The practice of buying seed from a catalog for each new season, very familiar for American farmers, is a bit of a culture shock to Indian farmers. Monsanto’s seeds lose their vigor after single growing season; farmers who have become trained in the practice of growing GM crop have a high dependence on the private sector and are subject to their price whims.

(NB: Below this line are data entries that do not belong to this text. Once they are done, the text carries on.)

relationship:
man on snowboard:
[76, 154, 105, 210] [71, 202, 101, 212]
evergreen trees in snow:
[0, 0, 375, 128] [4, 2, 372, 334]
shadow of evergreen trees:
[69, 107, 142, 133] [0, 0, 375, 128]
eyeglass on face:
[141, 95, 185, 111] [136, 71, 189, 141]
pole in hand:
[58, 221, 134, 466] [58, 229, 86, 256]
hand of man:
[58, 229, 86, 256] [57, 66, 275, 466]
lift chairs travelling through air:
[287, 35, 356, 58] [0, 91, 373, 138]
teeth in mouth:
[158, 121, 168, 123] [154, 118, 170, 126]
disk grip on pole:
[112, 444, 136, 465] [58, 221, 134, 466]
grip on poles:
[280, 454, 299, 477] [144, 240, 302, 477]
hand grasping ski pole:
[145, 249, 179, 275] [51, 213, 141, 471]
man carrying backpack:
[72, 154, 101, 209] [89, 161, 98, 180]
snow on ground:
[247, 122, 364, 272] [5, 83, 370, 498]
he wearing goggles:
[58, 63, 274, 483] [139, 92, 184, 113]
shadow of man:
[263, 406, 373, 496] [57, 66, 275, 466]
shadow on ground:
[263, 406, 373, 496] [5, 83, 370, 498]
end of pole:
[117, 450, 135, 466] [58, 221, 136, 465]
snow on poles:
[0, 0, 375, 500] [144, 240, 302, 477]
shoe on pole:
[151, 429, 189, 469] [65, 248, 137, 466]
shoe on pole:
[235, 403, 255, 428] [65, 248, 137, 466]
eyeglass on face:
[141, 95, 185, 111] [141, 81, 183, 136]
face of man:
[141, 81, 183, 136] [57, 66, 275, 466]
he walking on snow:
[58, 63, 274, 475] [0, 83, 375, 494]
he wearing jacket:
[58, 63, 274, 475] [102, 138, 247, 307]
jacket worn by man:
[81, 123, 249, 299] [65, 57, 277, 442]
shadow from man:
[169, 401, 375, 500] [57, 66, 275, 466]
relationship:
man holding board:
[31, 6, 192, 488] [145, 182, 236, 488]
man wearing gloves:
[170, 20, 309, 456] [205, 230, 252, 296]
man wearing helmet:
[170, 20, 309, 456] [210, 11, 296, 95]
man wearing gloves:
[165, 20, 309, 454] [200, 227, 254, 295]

It also seems like Monsanto and their Indian collaborators have not always chosen the best varieties of cotton for the Indian situation. Some of the initial hybrids they chose were not drought-tolerant; this is fine for modern societies where irrigation is a given, but in India, most farmers are still heavily dependent on the monsoon. Some of the GM crop failures in Andhra Pradesh were because of this. Other times, the hybrids they chose grew fine but had a shorter staple length and did not bring in as much profit as the farmers had counted on.

The Good, the Bad

On the plus side, Bt cotton has the potential to drastically cut down the use of pesticides. Not only is this a health benefit for farm workers (they can’t afford safety equipment like masks while spraying, or really, even shoes, so some exposure is guaranteed), it is also good for the environment. Recently, natural predators of insect pests have had their numbers increase. Also, if cash crops are less prone to be eaten by pests, this is a benefit in and of itself.

Let’s talk about the bad. With an engineer’s hat on, the problem of a pest on a cash crop has a simple solution: find a good insecticide and have the plant produce it. Done.

With an ecological hat on, one wonders about the system one is tampering with. The simple solution starts to look like a silver bullet. In general the scientists believe that a GM crop like this comes with a natural life until the target pests develop resistance to it. I’m not smart enough to think through this very well, but here is a question. We know that Bacillus thuringiensis produces insecticide, but we don’t quite understand its role in the ecology. What happens when these creatures develop a resistance to it out in the wild — what does that do in the environment? What balance does it wreck? I don’t think anybody understands.

But it doesn’t really matter anyway, because these ineffable concerns will never trump the immediate need for profit and predictability, and that might just be the story of industrial farming.